Long-beaked echidna (Zaglossus bruijni):
It weighs up to 16.5 kg, has a long and downward-pointing snout, and its spines are mixed in with long hair. Almost twice the size of the short-beaked echidna, it is the largest member of the monotremes, with a long curved beak, short and sparse spines, and more hair. Both the front and rear limbs have three claws, which are hard and sharp and suitable for digging.
It lives in highland forests. It is listed as an endangered species by the World Conservation Union, and its number has declined due to habitat loss and hunting. Although hunting long-beaked echidnas has been banned by the governments of Indonesia and New Guinea, traditional hunting continues. In 2006, Conservation International discovered a large number of long-beaked echidnas in the Fuya Mountains in Papua Province.
Big long-beaked echidna (Zaglossus bartoni):
There are 4 different subspecies. Each subspecies is separated geographically, and the main difference between them is body size. There are five toes on the forelimbs and four toes on the hind limbs, all of which have claws. It weighs 5-10 kg and is 60-100 cm long, making it the largest monotreme. It has thick black hair, no tail and moves slowly. They curl up their bodies to defend themselves when attacked.
They are mainly found in Papua New Guinea at an altitude of 2,000-3,000 meters.
Answer: The echidna is a unique monotreme (egg-laying mammal) found primarily in Australia and New Guinea. It is known for its spiky exterior, similar to that of a hedgehog, and feeds mainly on insects, especially ants and termites.

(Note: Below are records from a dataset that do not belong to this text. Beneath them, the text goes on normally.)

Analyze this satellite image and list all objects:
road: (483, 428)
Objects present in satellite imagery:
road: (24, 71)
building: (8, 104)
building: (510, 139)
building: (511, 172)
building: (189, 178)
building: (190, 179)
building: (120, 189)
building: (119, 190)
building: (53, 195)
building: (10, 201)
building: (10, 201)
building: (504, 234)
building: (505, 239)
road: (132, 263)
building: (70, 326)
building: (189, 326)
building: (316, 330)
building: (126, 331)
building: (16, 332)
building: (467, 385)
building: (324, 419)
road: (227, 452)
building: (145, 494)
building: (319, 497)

Answer: When threatened, an echidna curls up into a tight ball, exposing its sharp spines to deter predators. The spines are its primary defense mechanism and are effective in scaring off enemies.
Answer: Echidnas are egg-laying animals. The female lays one or two eggs, usually in an underground burrow for incubation. After hatching, the young echidnas rely on their mother's milk, although she does not have nipples; instead, the milk is secreted through the skin.